**Records shown:**

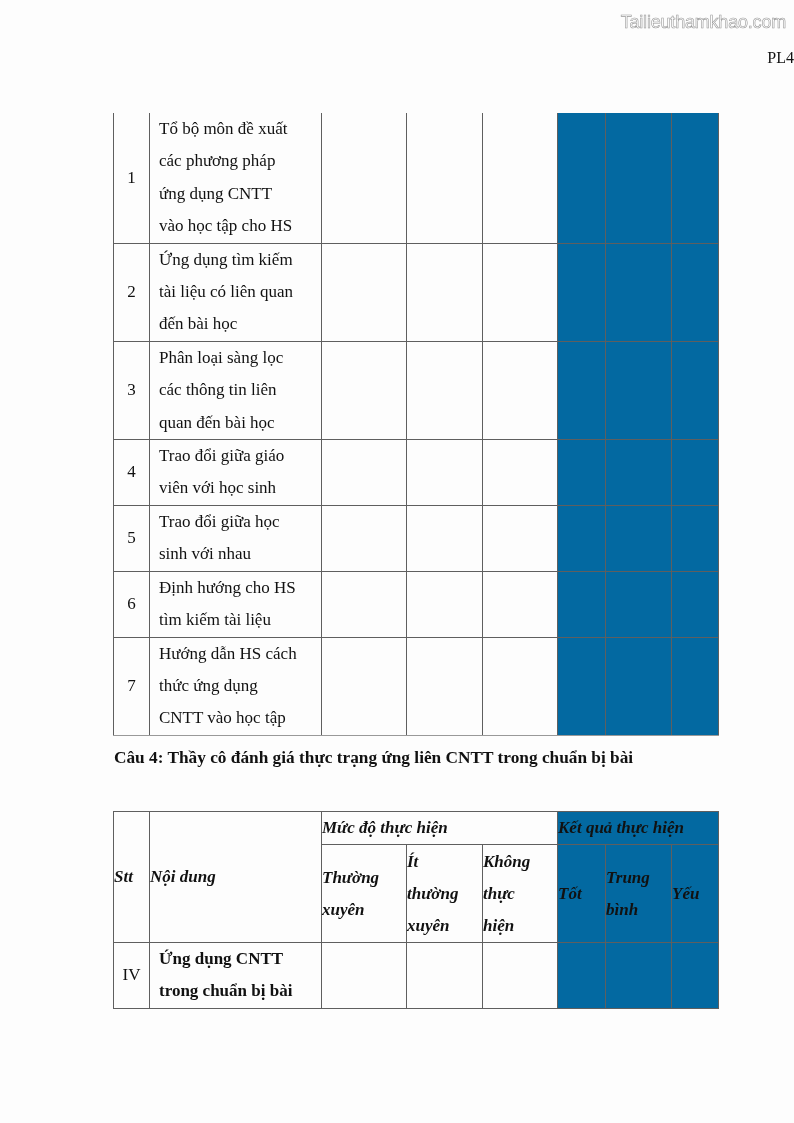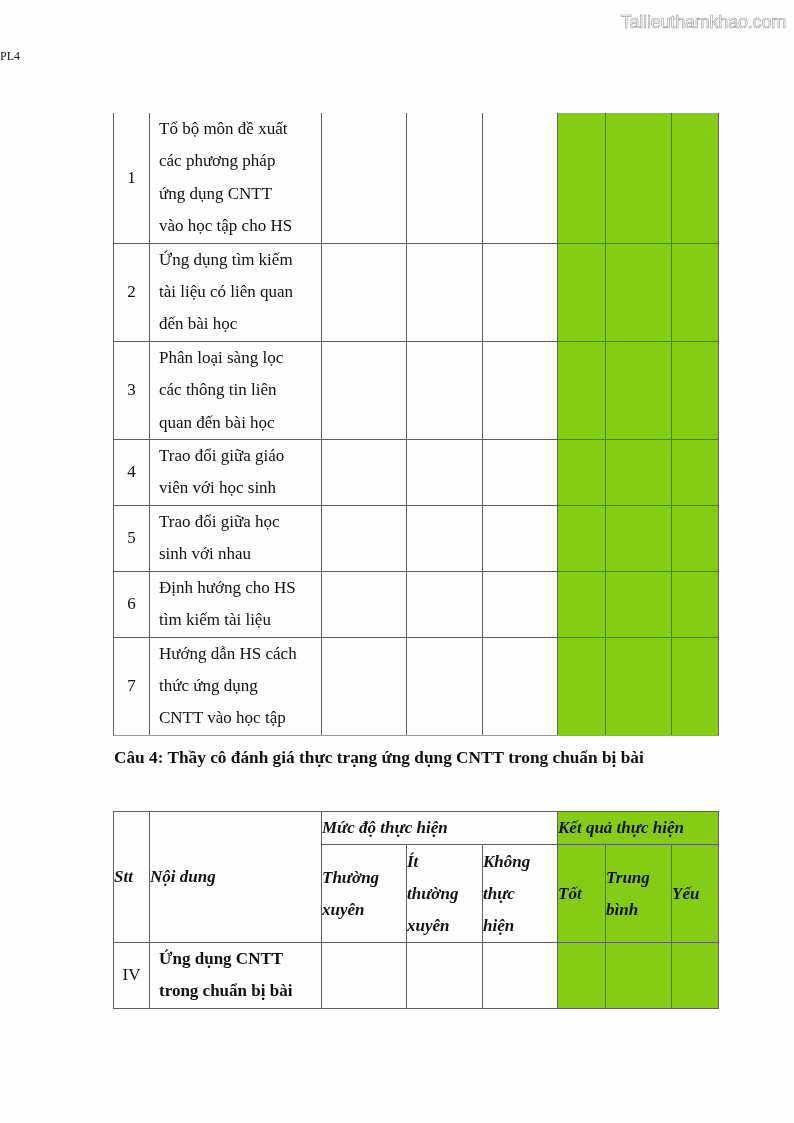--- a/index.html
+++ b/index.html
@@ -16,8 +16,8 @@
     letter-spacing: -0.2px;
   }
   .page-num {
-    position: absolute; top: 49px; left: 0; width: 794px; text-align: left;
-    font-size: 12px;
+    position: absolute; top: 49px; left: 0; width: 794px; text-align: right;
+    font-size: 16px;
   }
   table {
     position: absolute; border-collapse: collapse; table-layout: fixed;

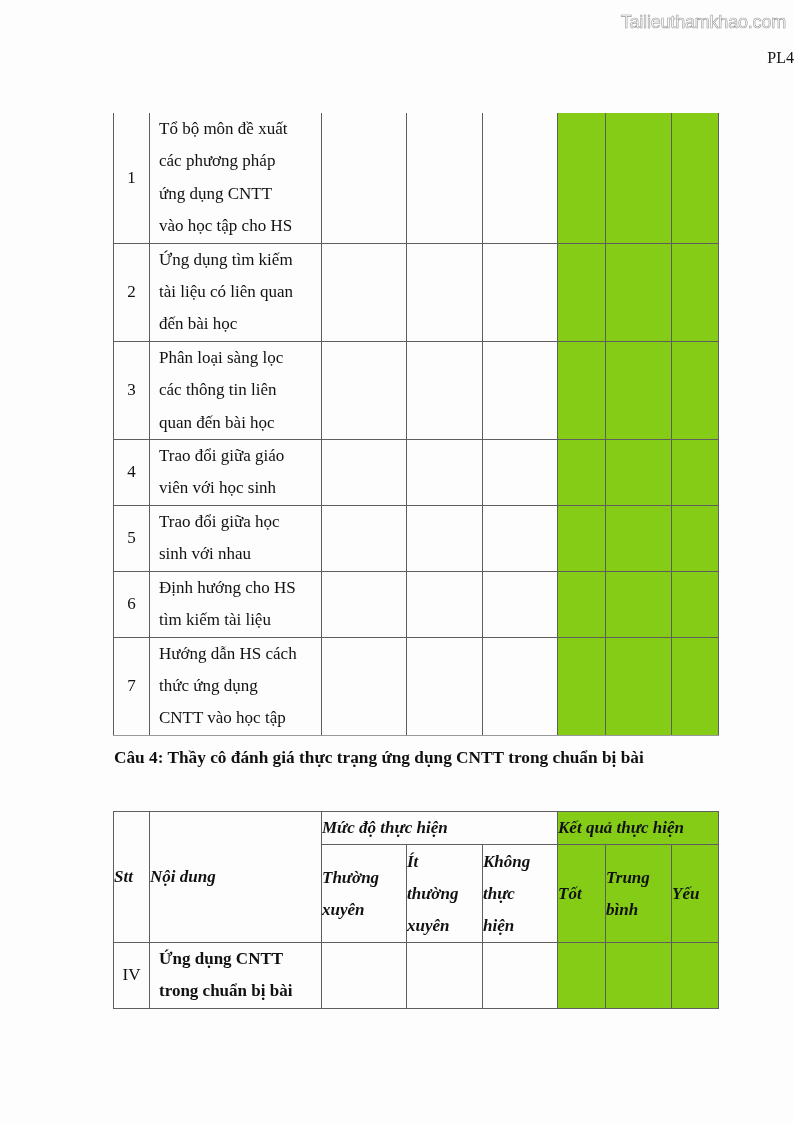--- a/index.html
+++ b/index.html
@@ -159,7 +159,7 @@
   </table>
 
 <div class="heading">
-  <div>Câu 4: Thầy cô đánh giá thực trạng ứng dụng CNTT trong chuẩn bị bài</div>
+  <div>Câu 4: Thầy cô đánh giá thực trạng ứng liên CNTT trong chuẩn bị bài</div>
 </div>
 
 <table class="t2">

**Task statement:**
Within the entries above, how many lines contain the word "trong"? State the number only.

**Result for this exercise:**
2